» **Circuit design text data**
◇ ◇ ◇ ◇

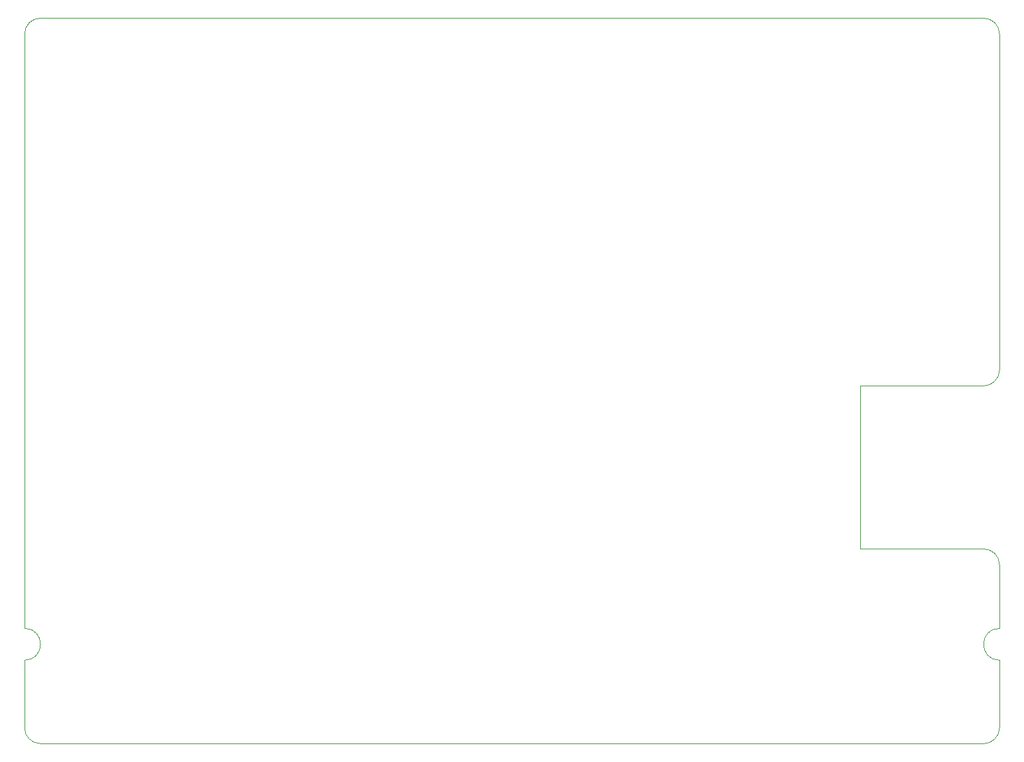
<source format=gbr>
G04 #@! TF.GenerationSoftware,KiCad,Pcbnew,(5.1.4)-1*
G04 #@! TF.CreationDate,2020-11-30T11:01:41-06:00*
G04 #@! TF.ProjectId,SRA_Sensor_Board,5352415f-5365-46e7-936f-725f426f6172,rev?*
G04 #@! TF.SameCoordinates,Original*
G04 #@! TF.FileFunction,Profile,NP*
%FSLAX46Y46*%
G04 Gerber Fmt 4.6, Leading zero omitted, Abs format (unit mm)*
G04 Created by KiCad (PCBNEW (5.1.4)-1) date 2020-11-30 11:01:41*
%MOMM*%
%LPD*%
G04 APERTURE LIST*
%ADD10C,0.050000*%
G04 APERTURE END LIST*
D10*
X213868000Y-59690000D02*
X94234000Y-59690000D01*
X215900000Y-61722000D02*
X215900000Y-104648000D01*
X91440000Y-71120000D02*
X91440000Y-61722000D01*
X213868000Y-59690000D02*
G75*
G02X215900000Y-61722000I0J-2032000D01*
G01*
X91440000Y-61722000D02*
G75*
G02X93472000Y-59690000I2032000J0D01*
G01*
X94234000Y-59690000D02*
X93472000Y-59690000D01*
X215900000Y-104648000D02*
G75*
G02X213868000Y-106680000I-2032000J0D01*
G01*
X198120000Y-106680000D02*
X213868000Y-106680000D01*
X198120000Y-127508000D02*
X198120000Y-106680000D01*
X213868000Y-127508000D02*
X198120000Y-127508000D01*
X213868000Y-127508000D02*
G75*
G02X215900000Y-129540000I0J-2032000D01*
G01*
X215900000Y-137668000D02*
X215900000Y-129540000D01*
X215900000Y-141732000D02*
G75*
G02X215900000Y-137668000I0J2032000D01*
G01*
X215900000Y-150368000D02*
X215900000Y-141732000D01*
X215900000Y-150368000D02*
G75*
G02X213868000Y-152400000I-2032000J0D01*
G01*
X93472000Y-152400000D02*
X213868000Y-152400000D01*
X93472000Y-152400000D02*
G75*
G02X91440000Y-150368000I0J2032000D01*
G01*
X91440000Y-141732000D02*
X91440000Y-150368000D01*
X91440000Y-137668000D02*
G75*
G02X91440000Y-141732000I0J-2032000D01*
G01*
X91440000Y-71120000D02*
X91440000Y-137668000D01*
M02*

</source>
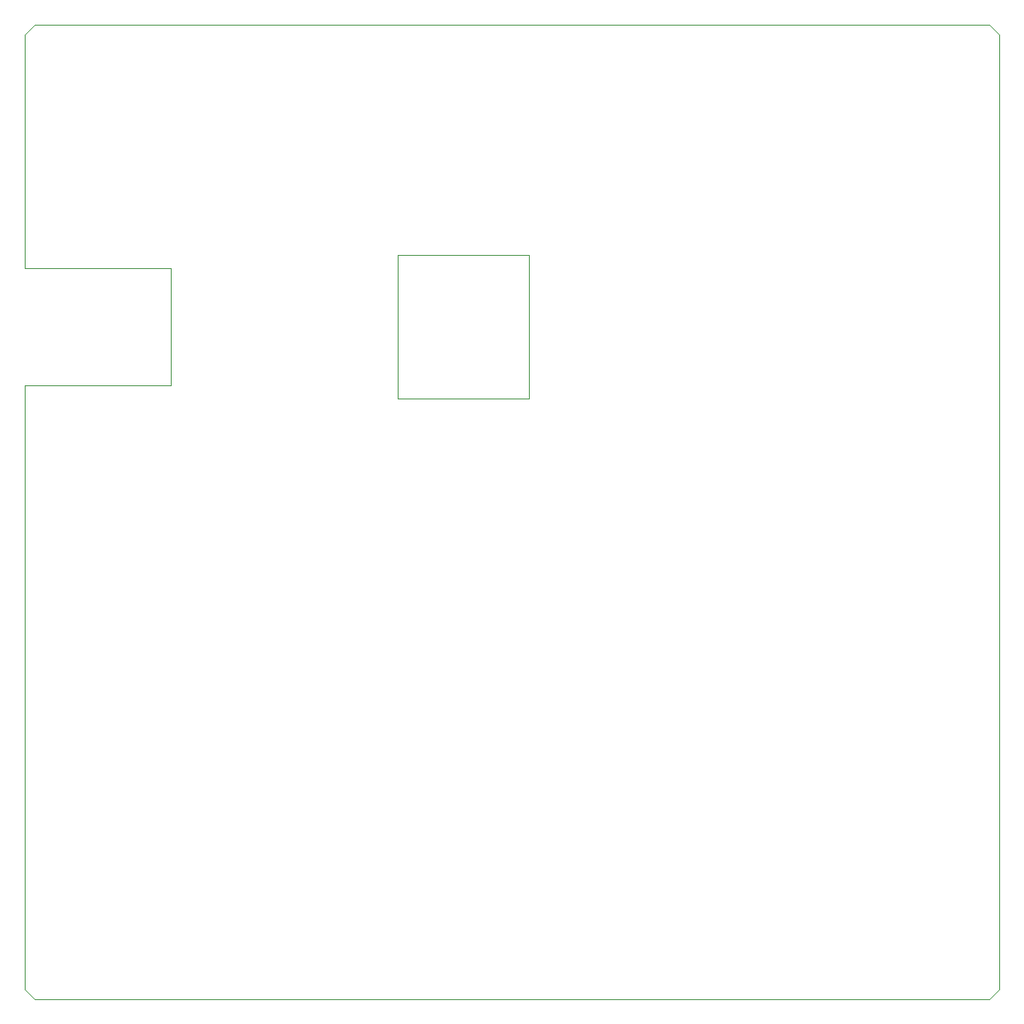
<source format=gbr>
%TF.GenerationSoftware,KiCad,Pcbnew,7.0.2-0*%
%TF.CreationDate,2024-06-06T04:37:27-07:00*%
%TF.ProjectId,version_1,76657273-696f-46e5-9f31-2e6b69636164,rev?*%
%TF.SameCoordinates,Original*%
%TF.FileFunction,Profile,NP*%
%FSLAX46Y46*%
G04 Gerber Fmt 4.6, Leading zero omitted, Abs format (unit mm)*
G04 Created by KiCad (PCBNEW 7.0.2-0) date 2024-06-06 04:37:27*
%MOMM*%
%LPD*%
G01*
G04 APERTURE LIST*
%TA.AperFunction,Profile*%
%ADD10C,0.100000*%
%TD*%
G04 APERTURE END LIST*
D10*
X21000000Y-20000000D02*
X20000000Y-21000000D01*
X35000000Y-57000000D02*
X20000000Y-57000000D01*
X119000000Y-120000000D02*
X120000000Y-119000000D01*
X35000000Y-45000000D02*
X35000000Y-57000000D01*
X35000000Y-45000000D02*
X20000000Y-45000000D01*
X119000000Y-20000000D02*
X120000000Y-21000000D01*
X21000000Y-120000000D02*
X119000000Y-120000000D01*
X20000000Y-57000000D02*
X20000000Y-119000000D01*
X20000000Y-21000000D02*
X20000000Y-45000000D01*
X120000000Y-119000000D02*
X120000000Y-21000000D01*
X58277000Y-43650000D02*
X71755000Y-43650000D01*
X71755000Y-58350000D01*
X58277000Y-58350000D01*
X58277000Y-43650000D01*
X119000000Y-20000000D02*
X21000000Y-20000000D01*
X20000000Y-119000000D02*
X21000000Y-120000000D01*
M02*

</source>
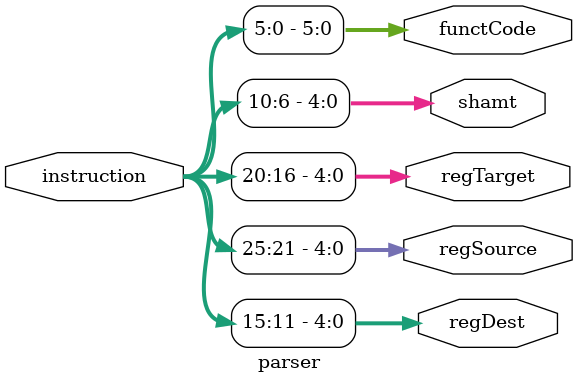
<source format=v>
module parser(regSource,regTarget,regDest,shamt,functCode,instruction);

input [31:0] instruction;
output [4:0] regDest,regSource,regTarget,shamt;
output [5:0] functCode;

wire [31:0] instruction;
wire [4:0] regDest,regSource,regTarget,shamt;
wire [5:0] functCode;

assign regSource[0] = instruction[21];
assign regSource[1] = instruction[22];
assign regSource[2] = instruction[23];
assign regSource[3] = instruction[24];
assign regSource[4] = instruction[25];

assign regTarget[0] = instruction[16];
assign regTarget[1] = instruction[17];
assign regTarget[2] = instruction[18];
assign regTarget[3] = instruction[19];
assign regTarget[4] = instruction[20];

assign regDest[0] = instruction[11];
assign regDest[1] = instruction[12];
assign regDest[2] = instruction[13];
assign regDest[3] = instruction[14];
assign regDest[4] = instruction[15];

assign shamt[0] = instruction[6];
assign shamt[1] = instruction[7];
assign shamt[2] = instruction[8];
assign shamt[3] = instruction[9];
assign shamt[4] = instruction[10];

assign functCode[0] = instruction[0];
assign functCode[1] = instruction[1];
assign functCode[2] = instruction[2];
assign functCode[3] = instruction[3];
assign functCode[4] = instruction[4];
assign functCode[5] = instruction[5];

endmodule

</source>
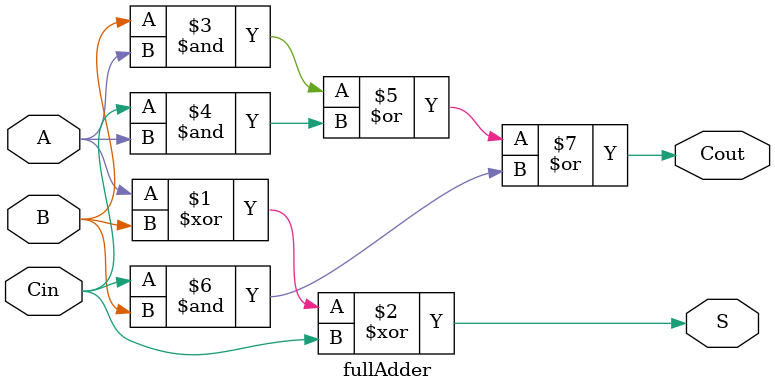
<source format=v>
`timescale 1ns / 1ps
module fullAdder (
  Cin,
  A,
  B,
  S,
  Cout
  );
  
  input Cin;
  input A;
  input B;
  output S;
  output Cout;

  assign S = A ^ B ^ Cin;
  assign Cout = (B & A) | (Cin & A) | (Cin & B);

endmodule

</source>
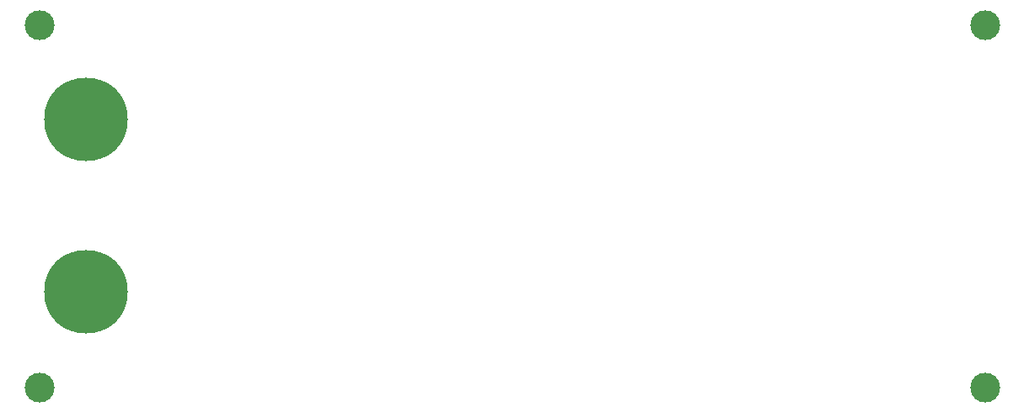
<source format=gbs>
G04 #@! TF.GenerationSoftware,KiCad,Pcbnew,(5.1.4)-1*
G04 #@! TF.CreationDate,2019-12-03T11:07:22+01:00*
G04 #@! TF.ProjectId,dps3005,64707333-3030-4352-9e6b-696361645f70,rev?*
G04 #@! TF.SameCoordinates,PX44300e0PY2cd29c0*
G04 #@! TF.FileFunction,Soldermask,Bot*
G04 #@! TF.FilePolarity,Negative*
%FSLAX45Y45*%
G04 Gerber Fmt 4.5, Leading zero omitted, Abs format (unit mm)*
G04 Created by KiCad (PCBNEW (5.1.4)-1) date 2019-12-03 11:07:22*
%MOMM*%
%LPD*%
G04 APERTURE LIST*
%ADD10C,8.400000*%
%ADD11C,3.000000*%
G04 APERTURE END LIST*
D10*
X1005000Y-1420000D03*
X1005000Y-3150000D03*
D11*
X10040000Y-465000D03*
X10040000Y-4115000D03*
X540000Y-4115000D03*
X540000Y-465000D03*
M02*

</source>
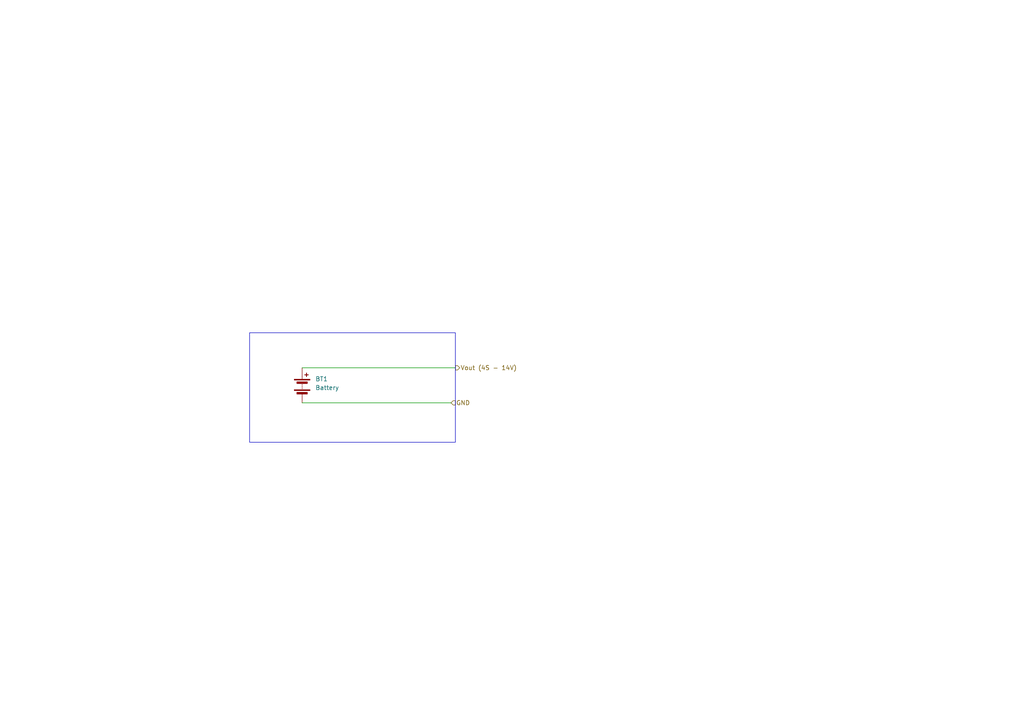
<source format=kicad_sch>
(kicad_sch
	(version 20231120)
	(generator "eeschema")
	(generator_version "8.0")
	(uuid "ec4922b3-6e74-4cf2-8f52-b358e5575bcf")
	(paper "A4")
	
	(wire
		(pts
			(xy 87.63 106.68) (xy 132.08 106.68)
		)
		(stroke
			(width 0)
			(type default)
		)
		(uuid "88e93a02-e71f-4d16-a93b-0895c055c6f5")
	)
	(wire
		(pts
			(xy 87.63 116.84) (xy 130.81 116.84)
		)
		(stroke
			(width 0)
			(type default)
		)
		(uuid "e3972efa-e26b-42f2-906a-810548150c73")
	)
	(rectangle
		(start 72.39 96.52)
		(end 132.08 128.27)
		(stroke
			(width 0)
			(type default)
		)
		(fill
			(type none)
		)
		(uuid 41e22d21-3eb7-4641-aadb-f9083ff7e05d)
	)
	(hierarchical_label "Vout (4S - 14V)"
		(shape output)
		(at 132.08 106.68 0)
		(fields_autoplaced yes)
		(effects
			(font
				(size 1.27 1.27)
			)
			(justify left)
		)
		(uuid "5fa534f0-fb6a-4e0e-b6d2-629b1efc0e9a")
	)
	(hierarchical_label "GND"
		(shape input)
		(at 130.81 116.84 0)
		(fields_autoplaced yes)
		(effects
			(font
				(size 1.27 1.27)
			)
			(justify left)
		)
		(uuid "c7c0b456-4dd1-4f7a-8604-5e2aea084985")
	)
	(symbol
		(lib_id "Device:Battery")
		(at 87.63 111.76 0)
		(unit 1)
		(exclude_from_sim no)
		(in_bom yes)
		(on_board yes)
		(dnp no)
		(fields_autoplaced yes)
		(uuid "7368b8a7-fabb-44b6-acf0-348e446795e7")
		(property "Reference" "BT1"
			(at 91.44 109.9184 0)
			(effects
				(font
					(size 1.27 1.27)
				)
				(justify left)
			)
		)
		(property "Value" "Battery"
			(at 91.44 112.4584 0)
			(effects
				(font
					(size 1.27 1.27)
				)
				(justify left)
			)
		)
		(property "Footprint" ""
			(at 87.63 110.236 90)
			(effects
				(font
					(size 1.27 1.27)
				)
				(hide yes)
			)
		)
		(property "Datasheet" "~"
			(at 87.63 110.236 90)
			(effects
				(font
					(size 1.27 1.27)
				)
				(hide yes)
			)
		)
		(property "Description" "Multiple-cell battery"
			(at 87.63 111.76 0)
			(effects
				(font
					(size 1.27 1.27)
				)
				(hide yes)
			)
		)
		(pin "1"
			(uuid "6f872763-408e-492a-8dee-c7d9d1567062")
		)
		(pin "2"
			(uuid "bf528ee1-71b2-480a-bee1-d16a11195de0")
		)
		(instances
			(project "Complete-Rover-Systems"
				(path "/6fa62cff-8e96-404b-9f84-9cfa132ad8cc/6832115b-c53d-4fc5-8a54-f93fdadad37c"
					(reference "BT1")
					(unit 1)
				)
			)
		)
	)
)
</source>
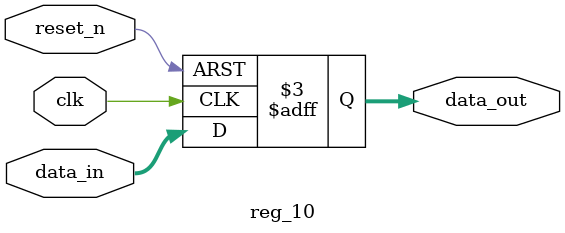
<source format=v>
/********************************°æÈ¨ÉùÃ÷**************************************
**                              ´óÎ÷¹ÏÍÅ¶Ó
**                            
**----------------------------ÎÄ¼þÐÅÏ¢--------------------------
** ÎÄ¼þÃû³Æ£º reg_10.v
** ¹¦ÄÜÃèÊö£º10Î»¼Ä´æÆ÷
**---------------------------ÐÞ¸ÄÎÄ¼þµÄÏà¹ØÐÅÏ¢----------------
** ÐÞ¸ÄÈË£º
** ÐÞ¸ÄÈÕÆÚ£º		
** ÐÞ¸ÄÄÚÈÝ£º
*******************************************************************************/
module reg_10(clk,reset_n,data_in,data_out);
input clk;
input reset_n;
input [9:0] data_in;
output [9:0] data_out;

wire clk;
wire reset_n;
wire [9:0] data_in;
reg [9:0] data_out;

always @(posedge clk or negedge reset_n)
 begin
  if(!reset_n)
   data_out<=10'd0;
  else
   data_out<=data_in;
  end 
endmodule
</source>
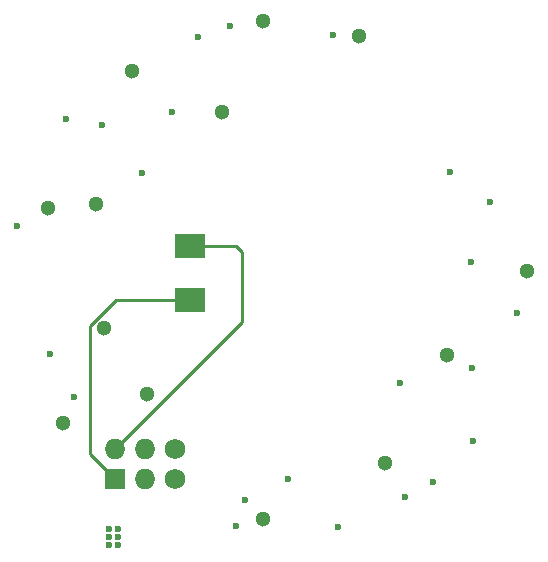
<source format=gbr>
G04 #@! TF.GenerationSoftware,KiCad,Pcbnew,(5.1.10)-1*
G04 #@! TF.CreationDate,2021-09-01T22:57:21-05:00*
G04 #@! TF.ProjectId,Bsides-KC-2021-SAO-BP,42736964-6573-42d4-9b43-2d323032312d,rev?*
G04 #@! TF.SameCoordinates,Original*
G04 #@! TF.FileFunction,Copper,L2,Bot*
G04 #@! TF.FilePolarity,Positive*
%FSLAX46Y46*%
G04 Gerber Fmt 4.6, Leading zero omitted, Abs format (unit mm)*
G04 Created by KiCad (PCBNEW (5.1.10)-1) date 2021-09-01 22:57:21*
%MOMM*%
%LPD*%
G01*
G04 APERTURE LIST*
G04 #@! TA.AperFunction,SMDPad,CuDef*
%ADD10R,2.500000X2.000000*%
G04 #@! TD*
G04 #@! TA.AperFunction,ComponentPad*
%ADD11C,1.727200*%
G04 #@! TD*
G04 #@! TA.AperFunction,ComponentPad*
%ADD12O,1.727200X1.727200*%
G04 #@! TD*
G04 #@! TA.AperFunction,ComponentPad*
%ADD13R,1.727200X1.727200*%
G04 #@! TD*
G04 #@! TA.AperFunction,ViaPad*
%ADD14C,0.600000*%
G04 #@! TD*
G04 #@! TA.AperFunction,ViaPad*
%ADD15C,1.300000*%
G04 #@! TD*
G04 #@! TA.AperFunction,Conductor*
%ADD16C,0.250000*%
G04 #@! TD*
G04 APERTURE END LIST*
D10*
G04 #@! TO.P,D1,1*
G04 #@! TO.N,GND*
X100100000Y-78300000D03*
G04 #@! TO.P,D1,2*
G04 #@! TO.N,VCC*
X100100000Y-73700000D03*
G04 #@! TD*
D11*
G04 #@! TO.P,X1,5*
G04 #@! TO.N,Net-(X1-Pad5)*
X98896480Y-90913900D03*
G04 #@! TO.P,X1,6*
G04 #@! TO.N,Net-(X1-Pad6)*
X98896480Y-93453900D03*
D12*
G04 #@! TO.P,X1,3*
G04 #@! TO.N,Net-(X1-Pad3)*
X96356480Y-90913900D03*
G04 #@! TO.P,X1,4*
G04 #@! TO.N,Net-(X1-Pad4)*
X96356480Y-93453900D03*
G04 #@! TO.P,X1,1*
G04 #@! TO.N,VCC*
X93816480Y-90913900D03*
D13*
G04 #@! TO.P,X1,2*
G04 #@! TO.N,GND*
X93816480Y-93453900D03*
G04 #@! TD*
D14*
G04 #@! TO.N,*
X92700000Y-63500000D03*
X89650000Y-63000000D03*
X98600000Y-62400000D03*
X100800000Y-56050000D03*
X103550000Y-55100000D03*
X122150000Y-67500000D03*
X112200000Y-55900000D03*
X123891040Y-75044300D03*
X125516640Y-70030340D03*
X85450000Y-72034400D03*
X96050000Y-67550000D03*
X88300000Y-82900000D03*
X124043440Y-84066380D03*
X117889820Y-85325280D03*
X124050000Y-90200000D03*
X90350000Y-86500000D03*
X104750000Y-95200000D03*
X104000000Y-97400000D03*
X112653000Y-97562200D03*
X108400000Y-93450000D03*
X120703340Y-93695520D03*
X118350000Y-95000000D03*
X127850000Y-79400000D03*
D15*
X92875100Y-80695800D03*
X116650000Y-92100000D03*
X121851420Y-82941160D03*
X88115140Y-70551040D03*
X89350000Y-88750000D03*
X102850000Y-62350000D03*
X128691640Y-75879960D03*
X95200000Y-58900000D03*
X114477800Y-55956200D03*
X106296460Y-96817180D03*
X96500000Y-86250000D03*
X92151200Y-70147180D03*
X106350000Y-54650000D03*
D14*
X93300000Y-97650000D03*
X94050000Y-97650000D03*
X93300000Y-98350000D03*
X94050000Y-98350000D03*
X93300000Y-99050000D03*
X94050000Y-99050000D03*
G04 #@! TD*
D16*
G04 #@! TO.N,GND*
X91663520Y-80464378D02*
X93827898Y-78300000D01*
X91663520Y-91300940D02*
X91663520Y-80464378D01*
X93827898Y-78300000D02*
X100100000Y-78300000D01*
X93816480Y-93453900D02*
X91663520Y-91300940D01*
G04 #@! TO.N,VCC*
X101675001Y-83055379D02*
X101694621Y-83055379D01*
X93816480Y-90913900D02*
X101675001Y-83055379D01*
X101694621Y-83055379D02*
X104550000Y-80200000D01*
X104550000Y-80200000D02*
X104550000Y-74200000D01*
X104050000Y-73700000D02*
X100100000Y-73700000D01*
X104550000Y-74200000D02*
X104050000Y-73700000D01*
G04 #@! TD*
M02*

</source>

◇ ◇ ◇ ◇

» **PROMPT**
From the line containing "X93816480Y-93453900D02*" through the last line of the entries above, print each line exactly as it stands.

» **RESULT BELOW**
X93816480Y-93453900D02*
X91663520Y-91300940D01*
G04 #@! TO.N,VCC*
X101675001Y-83055379D02*
X101694621Y-83055379D01*
X93816480Y-90913900D02*
X101675001Y-83055379D01*
X101694621Y-83055379D02*
X104550000Y-80200000D01*
X104550000Y-80200000D02*
X104550000Y-74200000D01*
X104050000Y-73700000D02*
X100100000Y-73700000D01*
X104550000Y-74200000D02*
X104050000Y-73700000D01*
G04 #@! TD*
M02*

</source>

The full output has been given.